Abstract
Objective: Comparisons of mini-midvastus (mMV) with mini-medial parapatellar (mMPP) approach in total knee arthroplasty (TKA) have been performed in the past but were often compromised by variables such as disease, pain tolerance, bone quality, and surgeon. The aim of this study was to minimize the influence of these factors in order to more accurately evaluate these 2 approaches.
Methods: Forty-five patients who had bilateral arthritis of the knee with similar deformity and preoperative range of motion (ROM) on both sides agreed to have 1 knee replaced via mMV approach (Group I) and the other via mMPP approach (Group II) were evaluated. Postoperative clinical outcomes, postoperative complications, perioperative parameters, and knee component positioning were analyzed.

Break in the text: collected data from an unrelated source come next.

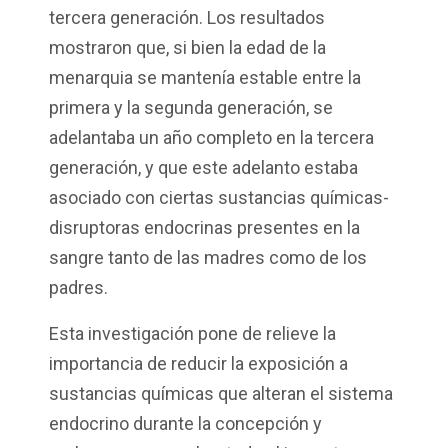
tercera generación. Los resultados
mostraron que, si bien la edad de la
menarquia se mantenía estable entre la
primera y la segunda generación, se
adelantaba un año completo en la tercera
generación, y que este adelanto estaba
asociado con ciertas sustancias químicas-
disruptoras endocrinas presentes en la
sangre tanto de las madres como de los
padres.
Esta investigación pone de relieve la
importancia de reducir la exposición a
sustancias químicas que alteran el sistema
endocrino durante la concepción y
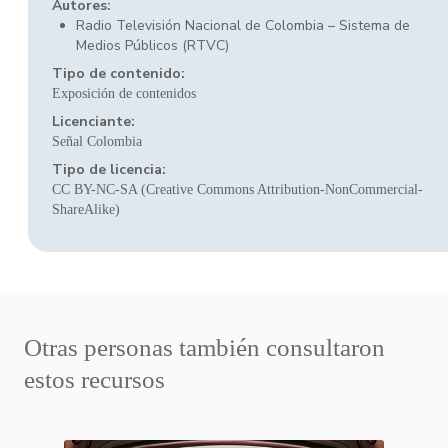
Autores:
Radio Televisión Nacional de Colombia – Sistema de
Medios Públicos (RTVC)
Tipo de contenido:
Exposición de contenidos
Licenciante:
Señal Colombia
Tipo de licencia:
CC BY-NC-SA (Creative Commons Attribution-NonCommercial-
ShareAlike)
Otras personas también consultaron
estos recursos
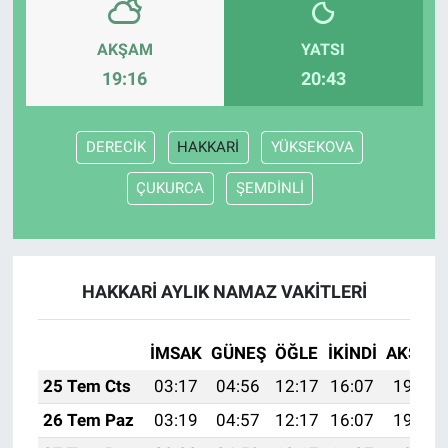
AKŞAM
YATSI
19:16
20:43
DERECİK
HAKKARİ
YÜKSEKOVA
ÇUKURCA
ŞEMDİNLİ
HAKKARİ AYLIK NAMAZ VAKITLERI
İMSAK
GÜNEŞ
ÖĞLE
İKINDI
AKŞAM
25 Tem Cts
03:17
04:56
12:17
16:07
19:27
26 Tem Paz
03:19
04:57
12:17
16:07
19:26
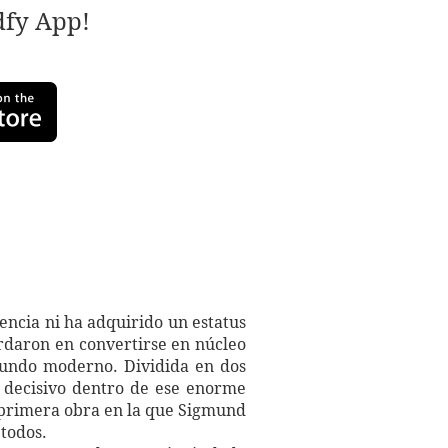
adfy App!
encia ni ha adquirido un estatus
ardaron en convertirse en núcleo
mundo moderno. Dividida en dos
 decisivo dentro de ese enorme
a primera obra en la que Sigmund
étodos.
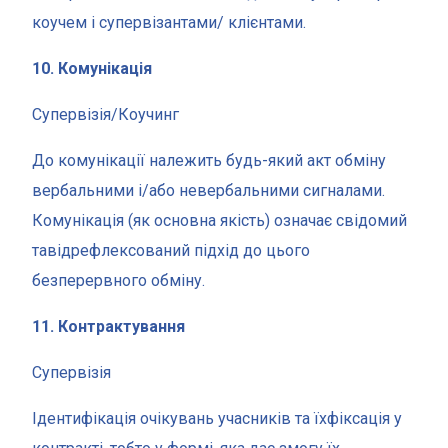
коучем і супервізантами/ клієнтами.
10. Комунікація
Супервізія/Коучинг
До комунікації належить будь-який акт обміну
вербальними і/або невербальними сигналами.
Комунікація (як основна якість) означає свідомий
тавідрефлексований підхід до цього
безперервного обміну.
11. Контрактування
Супервізія
Ідентифікація очікувань учасників та їхфіксація у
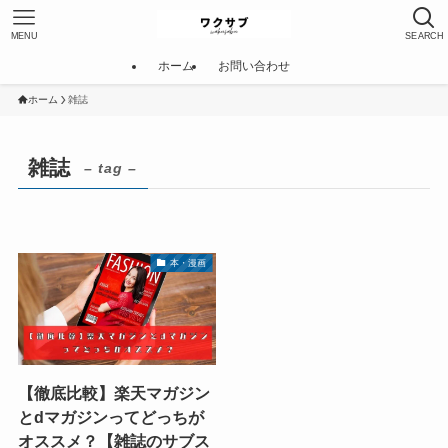
MENU
SEARCH
ホーム
お問い合わせ
ホーム
雑誌
雑誌
– tag –
本・漫画
【徹底比較】楽天マガジン
とdマガジンってどっちが
オススメ？【雑誌のサブス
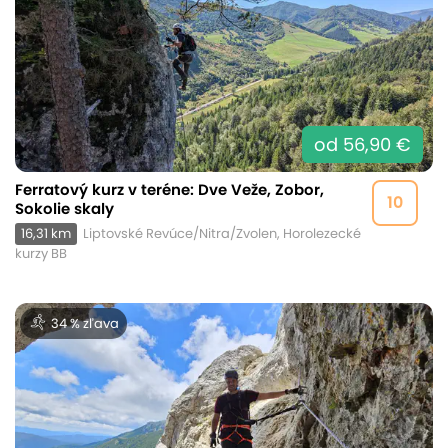
od 56,90 €
Ferratový kurz v teréne: Dve Veže, Zobor,
10
Sokolie skaly
16,31 km
Liptovské Revúce/Nitra/Zvolen, Horolezecké
kurzy BB
34 % zľava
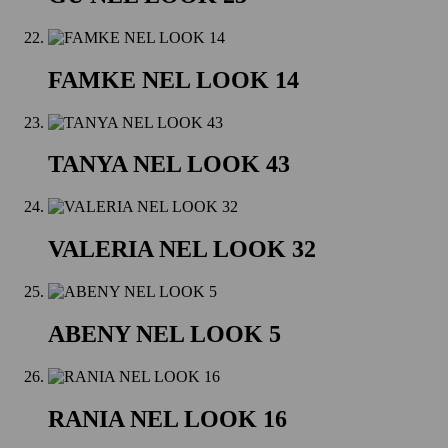
FAMKE NEL LOOK 14
TANYA NEL LOOK 43
VALERIA NEL LOOK 32
ABENY NEL LOOK 5
RANIA NEL LOOK 16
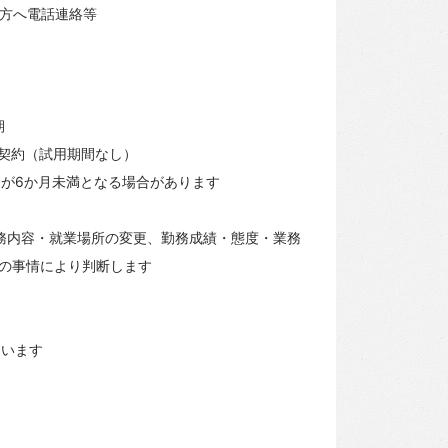
の方へ電話連絡等
期
の契約（試用期間なし）
間が6か月未満となる場合があります
務内容・就業場所の変更、勤務成績・態度・業務
の事情により判断します
ています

Results: No significant differences were found between the mMV and mMPP groups with regards to functional assessment, patient satisfaction, postoperative complication, quadricep strength, pain at the point of incision, degree of soft tissue release, as well as ROM. Nor were significant differences found between the 2 groups in terms of perioperative parameters and radiographic component positioning.
Conclusion: The present study did not detect any substantive difference between the mMV and mMPP approaches for TKA. The decision between the 2 surgical approaches should be based on surgeon experience and preference.